- Dataset excerpts -
= Beginning of Section =

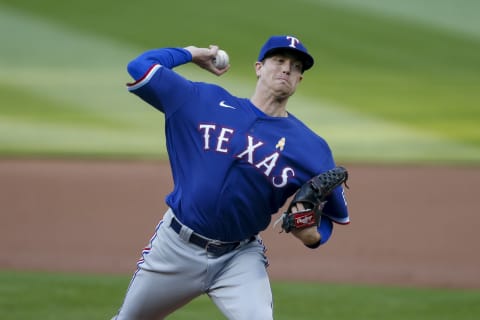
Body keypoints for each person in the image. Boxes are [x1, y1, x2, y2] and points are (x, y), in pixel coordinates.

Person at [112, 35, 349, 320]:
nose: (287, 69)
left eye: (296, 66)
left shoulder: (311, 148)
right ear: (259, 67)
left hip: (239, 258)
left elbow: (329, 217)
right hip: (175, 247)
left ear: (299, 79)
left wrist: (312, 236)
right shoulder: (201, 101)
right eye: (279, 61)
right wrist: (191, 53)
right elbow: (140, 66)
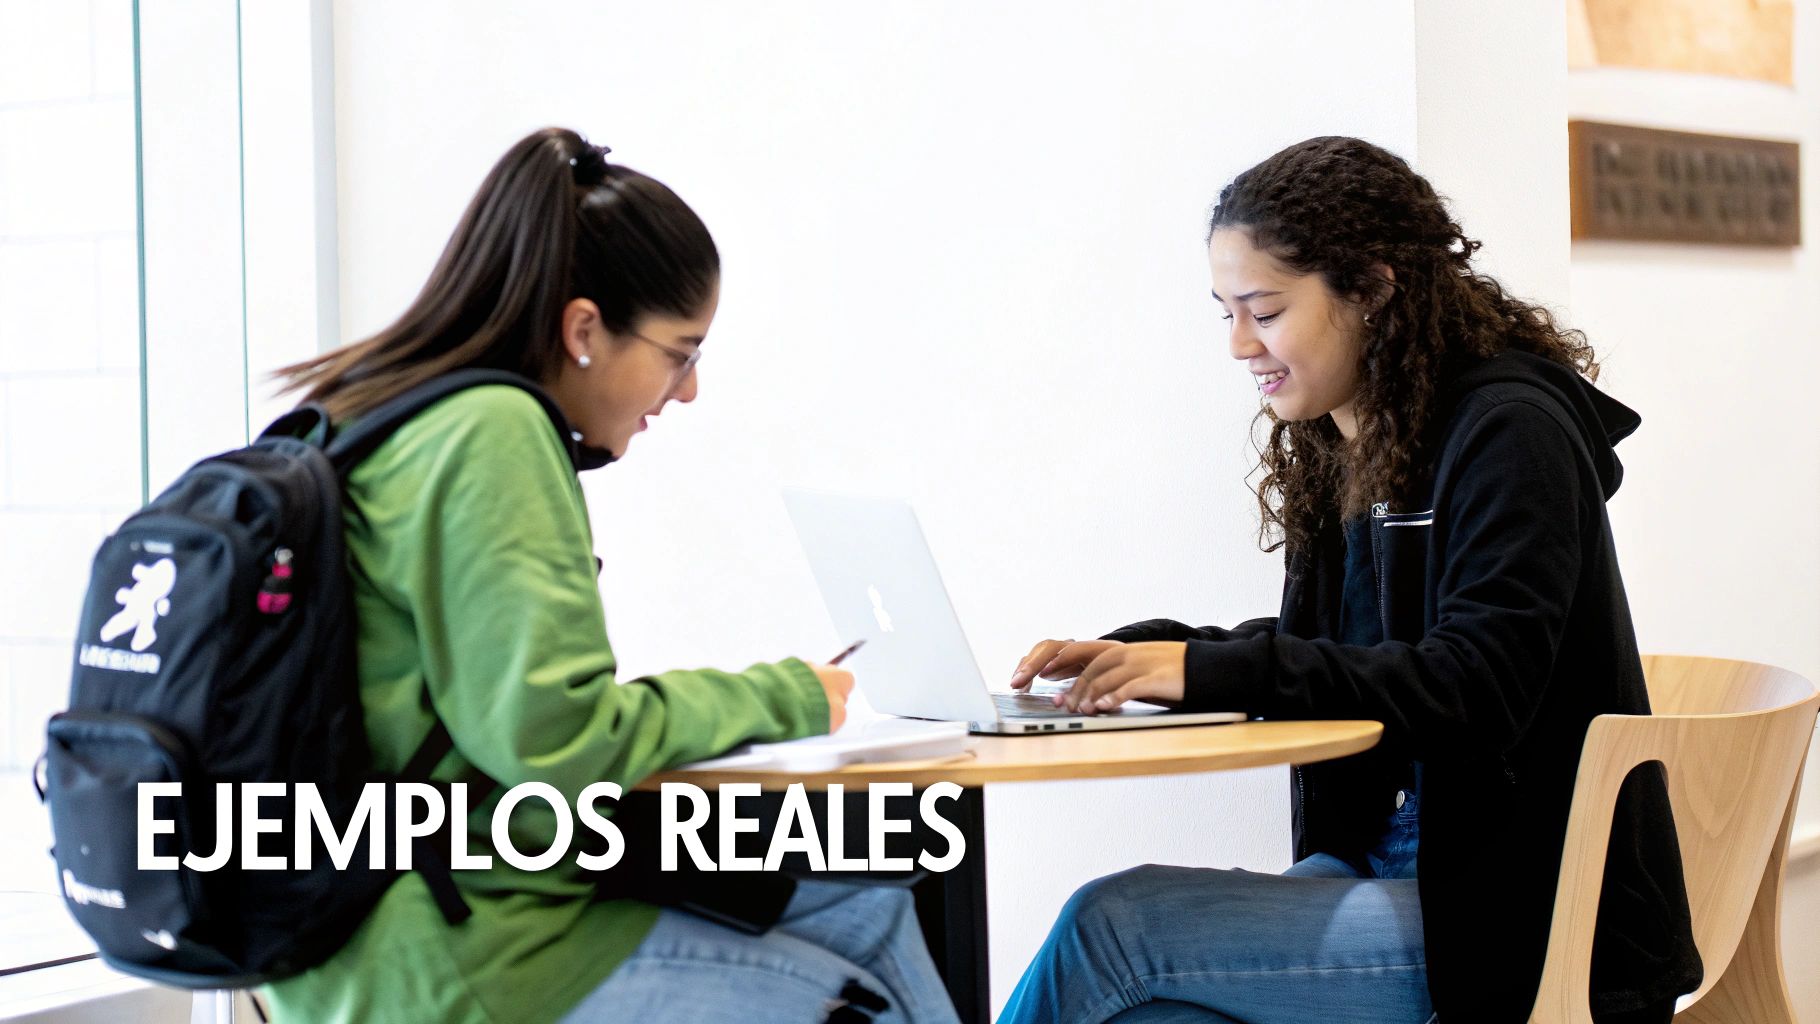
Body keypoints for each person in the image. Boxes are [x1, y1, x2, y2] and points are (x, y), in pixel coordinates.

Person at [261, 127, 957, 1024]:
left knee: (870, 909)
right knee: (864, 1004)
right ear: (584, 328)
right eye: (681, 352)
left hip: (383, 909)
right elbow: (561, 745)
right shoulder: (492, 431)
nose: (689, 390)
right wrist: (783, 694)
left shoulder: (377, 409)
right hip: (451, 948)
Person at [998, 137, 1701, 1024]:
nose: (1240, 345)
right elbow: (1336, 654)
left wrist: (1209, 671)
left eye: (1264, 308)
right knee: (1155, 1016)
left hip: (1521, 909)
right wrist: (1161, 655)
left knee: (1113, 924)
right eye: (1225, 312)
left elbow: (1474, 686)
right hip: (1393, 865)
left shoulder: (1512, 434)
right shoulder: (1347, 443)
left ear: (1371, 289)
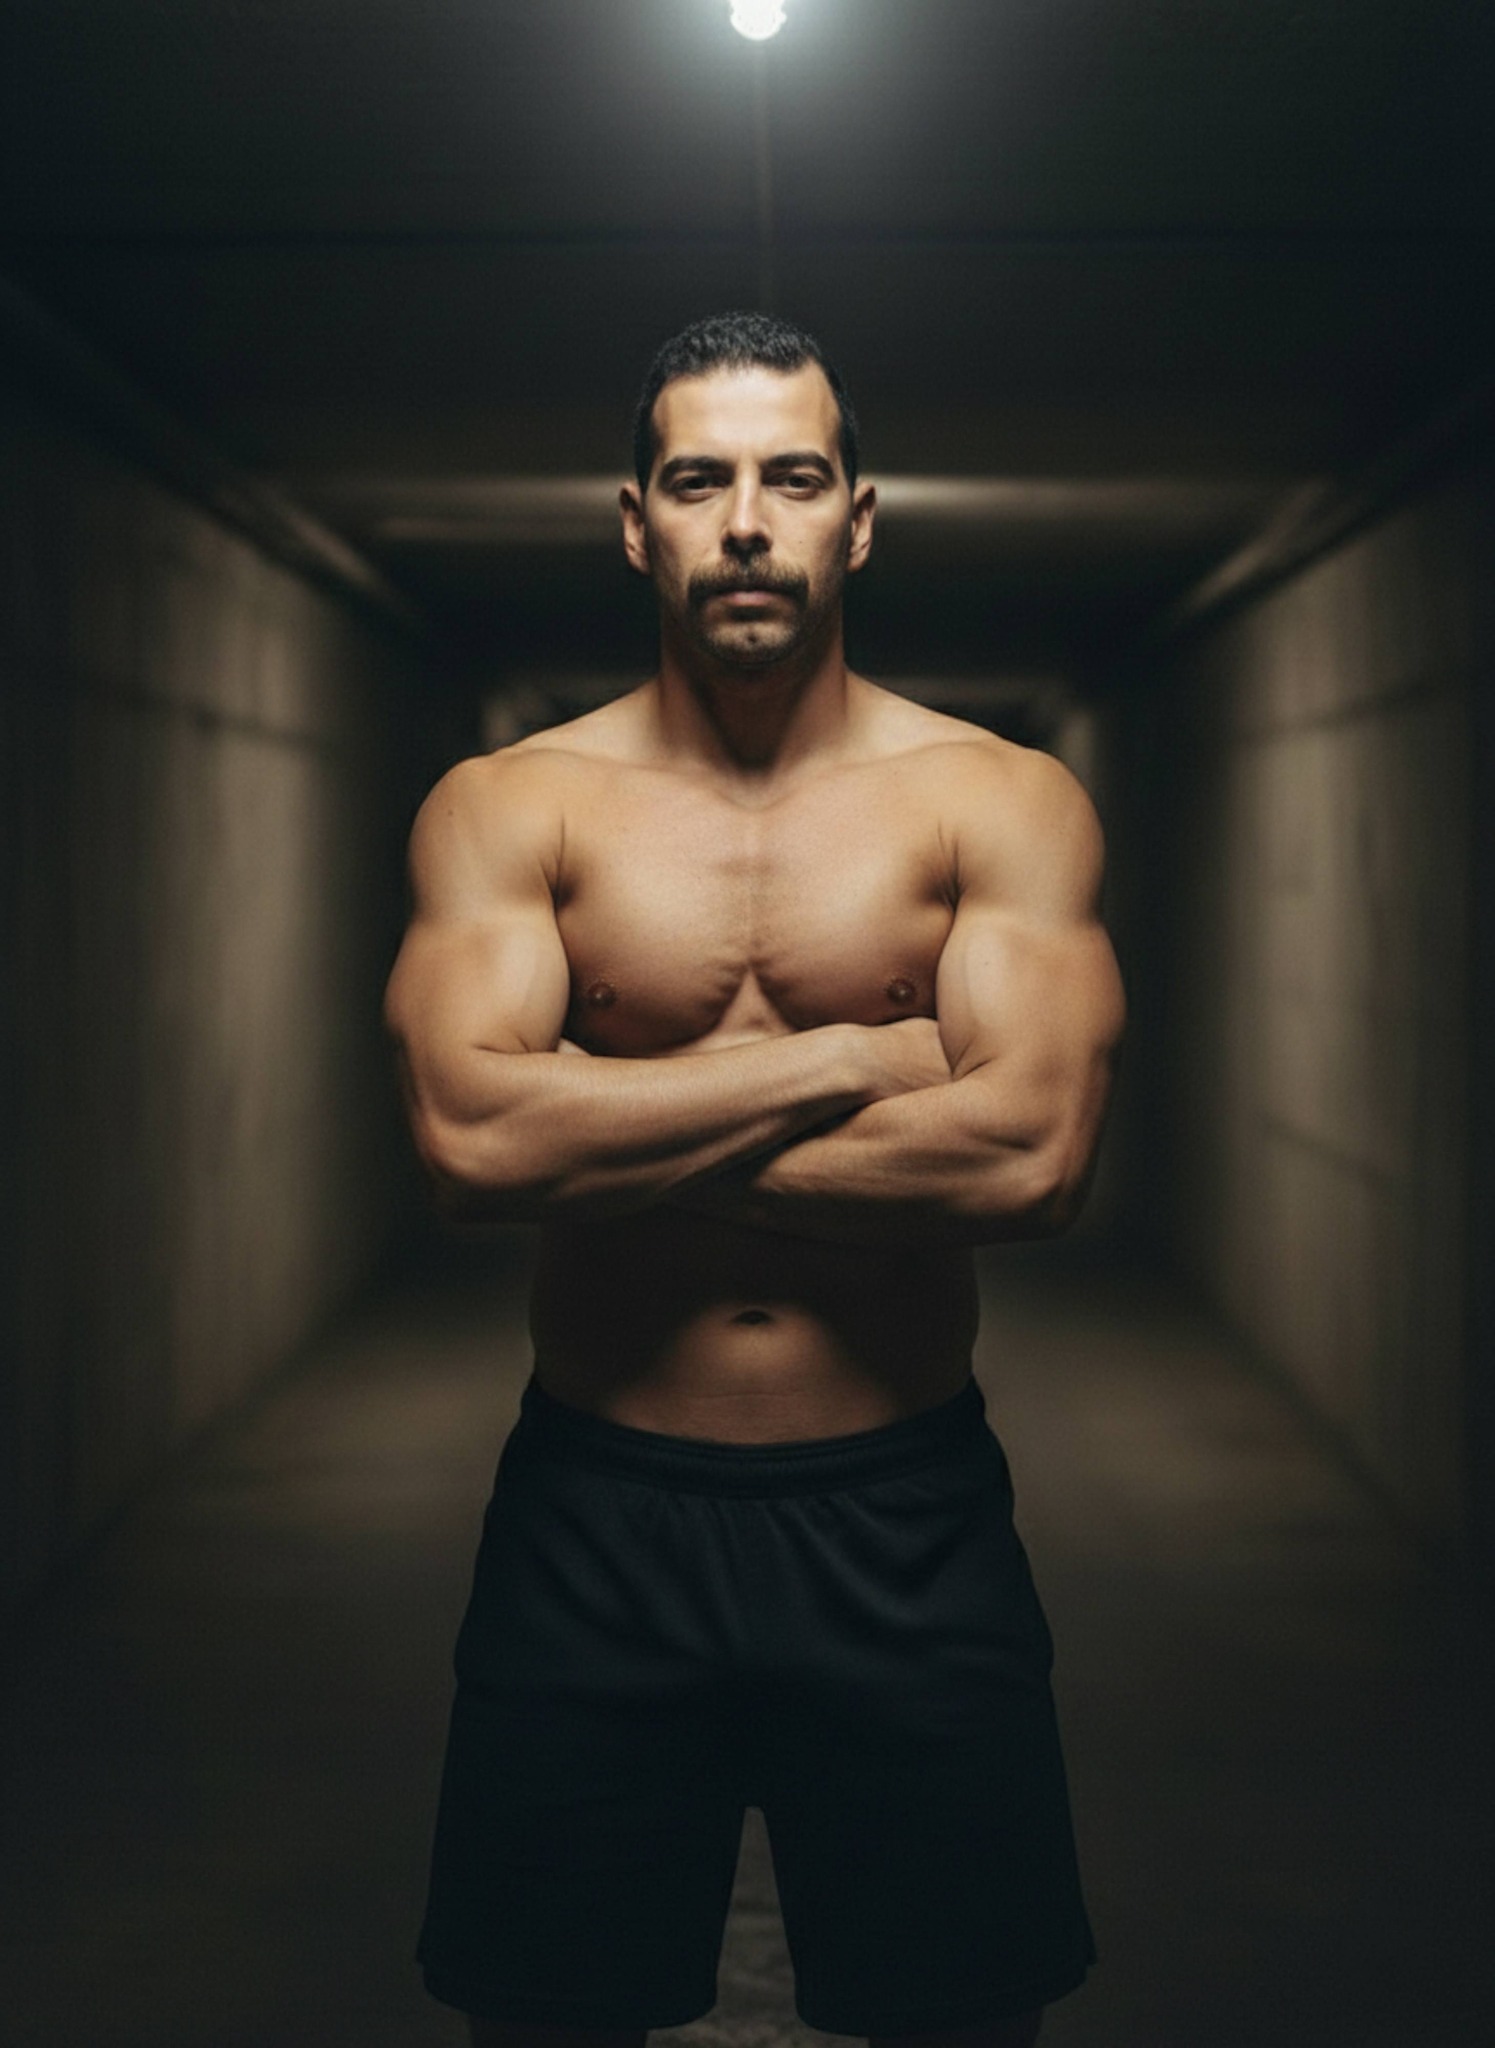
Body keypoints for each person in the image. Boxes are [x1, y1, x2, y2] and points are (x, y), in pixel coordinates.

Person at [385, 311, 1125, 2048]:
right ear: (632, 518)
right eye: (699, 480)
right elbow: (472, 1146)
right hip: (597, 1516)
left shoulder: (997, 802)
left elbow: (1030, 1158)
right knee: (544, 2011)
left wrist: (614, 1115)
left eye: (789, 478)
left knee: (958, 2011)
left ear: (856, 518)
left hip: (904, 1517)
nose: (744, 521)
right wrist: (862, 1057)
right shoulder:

= End of Section =

- EXERCISE INSTRUCTIONS -
All lines in the data above from the one with "left knee: (870, 909)" through the one with "left ear: (1371, 289)" must be repeated exactly, and no others.

- EXERCISE RESPONSE -
left knee: (870, 909)
right knee: (864, 1004)
right ear: (584, 328)
right eye: (681, 352)
left hip: (383, 909)
right elbow: (561, 745)
right shoulder: (492, 431)
nose: (689, 390)
right wrist: (783, 694)
left shoulder: (377, 409)
right hip: (451, 948)
Person at [998, 137, 1701, 1024]:
nose: (1240, 345)
right elbow: (1336, 654)
left wrist: (1209, 671)
left eye: (1264, 308)
right knee: (1155, 1016)
left hip: (1521, 909)
right wrist: (1161, 655)
left knee: (1113, 924)
right eye: (1225, 312)
left elbow: (1474, 686)
right hip: (1393, 865)
left shoulder: (1512, 434)
right shoulder: (1347, 443)
left ear: (1371, 289)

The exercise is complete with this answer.